EXERCISE DIRECTIONS:
How many lines of the listing below contain the word "شلوارک"? Reply with the number alone.

EXCERPTED DATA:
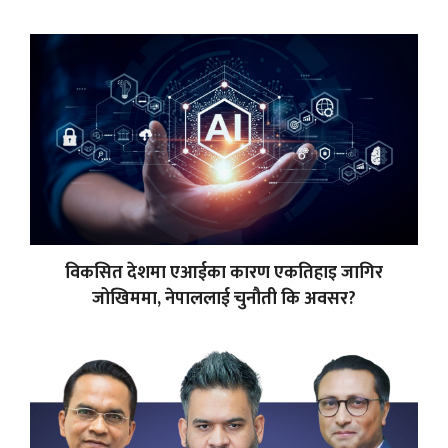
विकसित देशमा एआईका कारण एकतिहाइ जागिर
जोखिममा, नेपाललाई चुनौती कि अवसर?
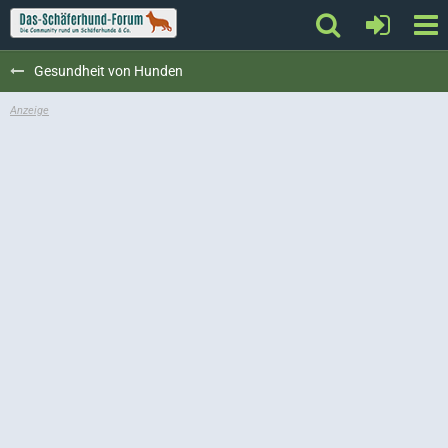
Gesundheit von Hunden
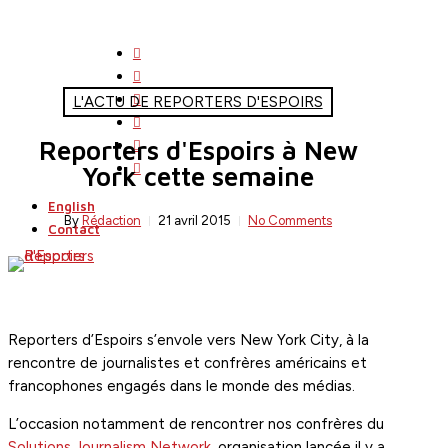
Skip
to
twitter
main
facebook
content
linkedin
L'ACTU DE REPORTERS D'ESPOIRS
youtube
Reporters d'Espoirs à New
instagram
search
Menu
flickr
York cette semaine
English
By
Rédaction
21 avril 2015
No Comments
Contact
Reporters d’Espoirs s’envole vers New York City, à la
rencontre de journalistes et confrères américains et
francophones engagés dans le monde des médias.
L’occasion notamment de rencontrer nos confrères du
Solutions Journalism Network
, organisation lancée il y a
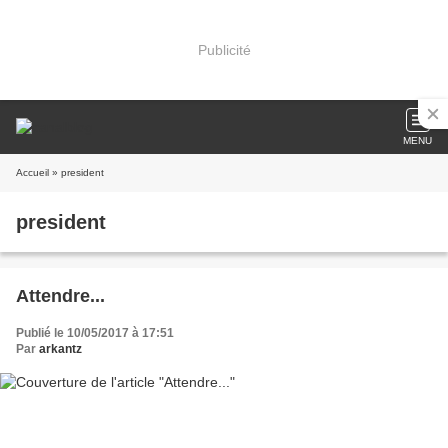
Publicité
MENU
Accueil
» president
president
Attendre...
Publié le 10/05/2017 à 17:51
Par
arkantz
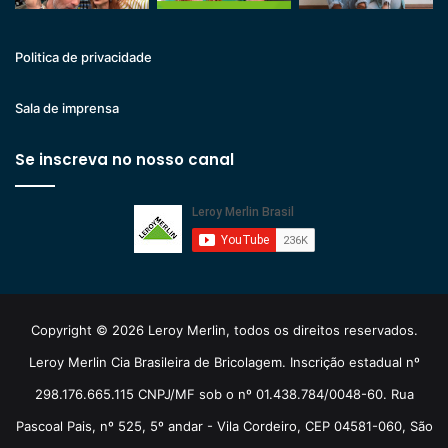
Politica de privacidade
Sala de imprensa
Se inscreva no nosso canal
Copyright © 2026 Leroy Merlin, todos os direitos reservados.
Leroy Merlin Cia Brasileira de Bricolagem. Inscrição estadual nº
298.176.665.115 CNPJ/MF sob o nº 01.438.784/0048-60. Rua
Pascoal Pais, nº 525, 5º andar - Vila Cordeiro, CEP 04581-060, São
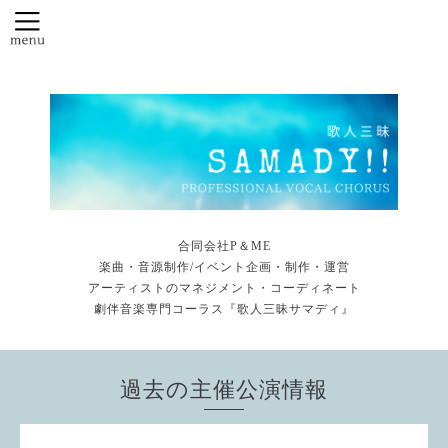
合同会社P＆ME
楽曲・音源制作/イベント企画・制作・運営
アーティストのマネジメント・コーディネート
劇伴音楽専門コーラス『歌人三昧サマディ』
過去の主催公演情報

==

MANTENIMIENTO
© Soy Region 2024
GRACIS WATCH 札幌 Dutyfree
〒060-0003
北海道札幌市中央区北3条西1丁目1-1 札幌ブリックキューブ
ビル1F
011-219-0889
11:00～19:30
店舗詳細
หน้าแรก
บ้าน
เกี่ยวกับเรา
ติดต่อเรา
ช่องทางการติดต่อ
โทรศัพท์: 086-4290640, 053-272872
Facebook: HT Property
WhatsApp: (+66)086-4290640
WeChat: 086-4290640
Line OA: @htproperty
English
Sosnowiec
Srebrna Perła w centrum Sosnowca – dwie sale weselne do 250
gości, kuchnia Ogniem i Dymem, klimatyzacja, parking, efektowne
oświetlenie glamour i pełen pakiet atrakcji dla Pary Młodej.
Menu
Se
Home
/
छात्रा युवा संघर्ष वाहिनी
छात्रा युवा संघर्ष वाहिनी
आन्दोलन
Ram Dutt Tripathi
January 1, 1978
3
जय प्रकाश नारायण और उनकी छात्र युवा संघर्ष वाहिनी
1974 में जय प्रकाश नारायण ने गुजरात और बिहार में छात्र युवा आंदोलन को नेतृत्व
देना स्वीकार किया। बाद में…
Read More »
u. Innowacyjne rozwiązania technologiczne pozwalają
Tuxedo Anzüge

---

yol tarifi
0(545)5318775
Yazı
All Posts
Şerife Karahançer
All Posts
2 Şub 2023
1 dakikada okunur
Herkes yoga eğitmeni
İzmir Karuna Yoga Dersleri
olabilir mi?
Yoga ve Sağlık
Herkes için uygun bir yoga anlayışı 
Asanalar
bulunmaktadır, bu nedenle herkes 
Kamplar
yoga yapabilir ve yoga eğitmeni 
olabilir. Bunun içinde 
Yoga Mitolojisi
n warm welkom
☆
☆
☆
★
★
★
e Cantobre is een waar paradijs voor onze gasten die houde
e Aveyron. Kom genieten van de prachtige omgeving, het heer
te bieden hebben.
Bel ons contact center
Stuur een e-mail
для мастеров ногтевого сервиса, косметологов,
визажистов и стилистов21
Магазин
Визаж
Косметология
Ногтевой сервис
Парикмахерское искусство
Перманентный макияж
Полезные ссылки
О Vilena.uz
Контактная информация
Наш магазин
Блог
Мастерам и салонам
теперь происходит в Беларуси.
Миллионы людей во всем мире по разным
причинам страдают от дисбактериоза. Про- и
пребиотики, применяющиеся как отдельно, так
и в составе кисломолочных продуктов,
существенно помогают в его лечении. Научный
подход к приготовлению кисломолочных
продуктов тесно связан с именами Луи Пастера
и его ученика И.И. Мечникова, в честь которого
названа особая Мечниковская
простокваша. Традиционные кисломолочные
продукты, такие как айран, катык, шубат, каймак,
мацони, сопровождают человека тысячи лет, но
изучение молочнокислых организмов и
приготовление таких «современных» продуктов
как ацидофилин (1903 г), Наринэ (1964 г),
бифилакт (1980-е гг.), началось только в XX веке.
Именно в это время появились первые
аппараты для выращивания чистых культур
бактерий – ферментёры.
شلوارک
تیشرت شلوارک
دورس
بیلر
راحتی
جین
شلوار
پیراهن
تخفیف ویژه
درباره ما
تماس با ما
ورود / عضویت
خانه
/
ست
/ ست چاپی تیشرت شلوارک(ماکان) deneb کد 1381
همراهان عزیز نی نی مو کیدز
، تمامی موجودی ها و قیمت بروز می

RESULT OF THIS EXERCISE:
3